As we were going to press, we learned that the club had taken on a new head greenkeeper, Ben Scrivener (26) who, after leaving Writtle College in 2003, joined as assistant greenkeeper at Benton Hall Golf Club. He worked his way through the ranks to become acting course manager. Ben says he is very excited by what is happening at New Malton and is looking forward to the challenge.
Paul Stevenson and his co-directors took over the course at New Malton, which was in generally poor condition, in August 2009, and this coincided with John Deere introducing its new range of hybrid walk-behind and ride-on greens and fairway mowers. As a result, the club bought the first 8000e E-Cut lightweight three-wheeled fairway mower sold in the UK, as well as a 220e walk-behind greens mower and a 2500e triplex greens mower, on a five-year John Deere Credit lease package from local dealer A J & R Scambler & Sons at Bourn in Cambridgeshire.

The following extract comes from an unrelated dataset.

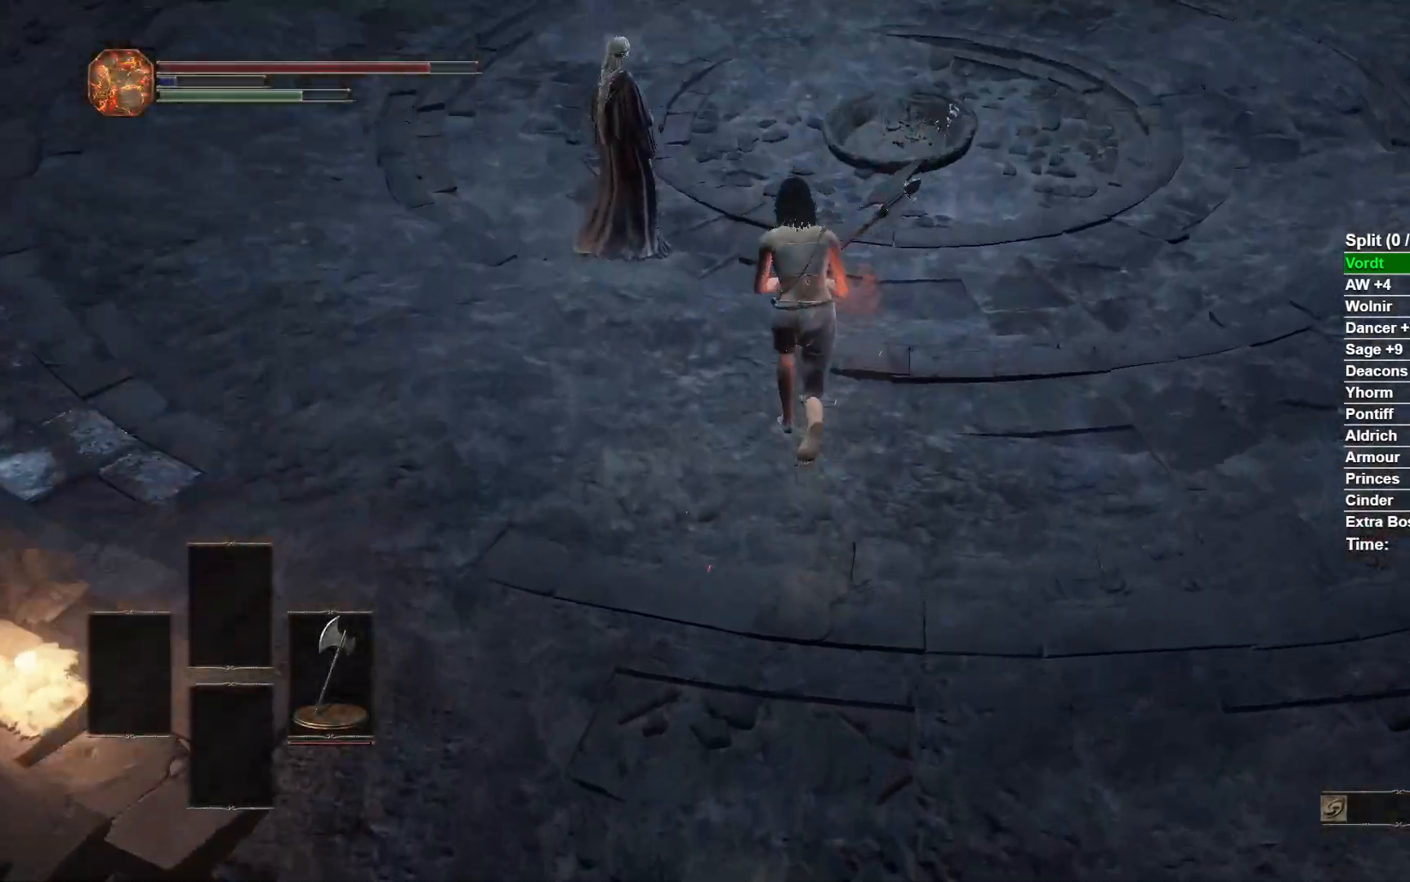
{"buttons": ["A"], "left_stick": "up", "right_stick": "center", "events": [[17, "right_stick", "center"], [217, "B", "up"], [317, "A", "down"], [383, "A", "up"], [483, "A", "down"]]}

"Reduced fuel consumption is a major feature of these new mowers for me," says Paul. "If I can eventually convert them to use biofuels, this will make them even more eco-friendly, with even lower emissions. When you're running a golf course equipment fleet, fuel and emissions savings are a significant factor, and we're aiming to make considerable savings in these areas."
"I believe John Deere mowers are the best on the market," he adds. "In particular, the new 220e walk-behind mower is a big improvement on previous models, with its floating head. The 8000e fairway mower, equipped with grass boxes, is also a very versatile machine - because of its manoeuvrability, we can use it on the tee boxes as well as on the fairways, as it cuts more quickly than a triple mower. We're quite excited about this new machine and what it can achieve for us on this course."

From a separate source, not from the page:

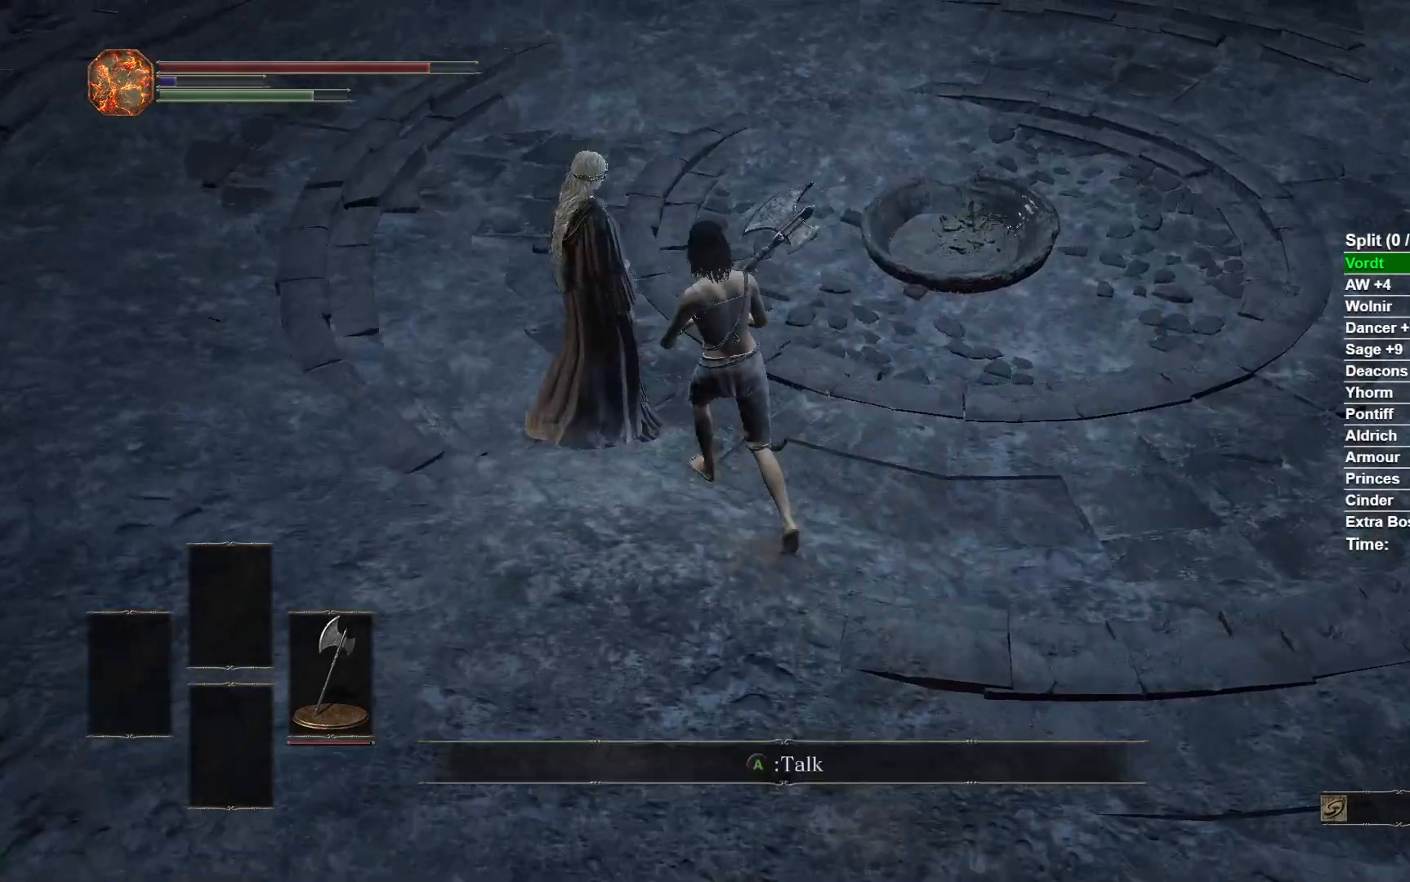
{"buttons": ["A"], "left_stick": "down-left", "right_stick": "center", "events": [[67, "A", "up"], [150, "A", "down"], [200, "A", "up"], [300, "A", "down"], [350, "A", "up"], [383, "left_stick", "right"], [450, "A", "down"], [500, "left_stick", "down-left"]]}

"We will be hand mowing the greens at 3.5 to 4mm three or four times a week in season for a better finish, and only use the triple at weekends just to keep ahead of the growth. Everything we do here has a reason, economic as well as environmental. I truly believe we can run the course more economically using our own resources and methods, with no detriment to good quality golf."
"It's not just a question of throwing money at it, we have to do the job realistically. The finance package was a very good deal for us in that respect - we know what our maintenance costs are going to be for the next two years, and the lease is costing us considerably less than our previous package with depreciation and repair costs."
"We know we are going to make an impact with these new machines," says Paul. "The investments we are making show that we are totally committed to improving the course, and to our future plans for the club and the local environment."
Photo caption: Left to right: Greenkeepers Jason Clark and Stephen Fletcher, Gordon White from dealer A J & R Scambler & Sons, New Malton Golf Club director Paul Stevenson and dealer Ed Scambler, with the John Deere fleet including the new E-Cut hybrid mowers.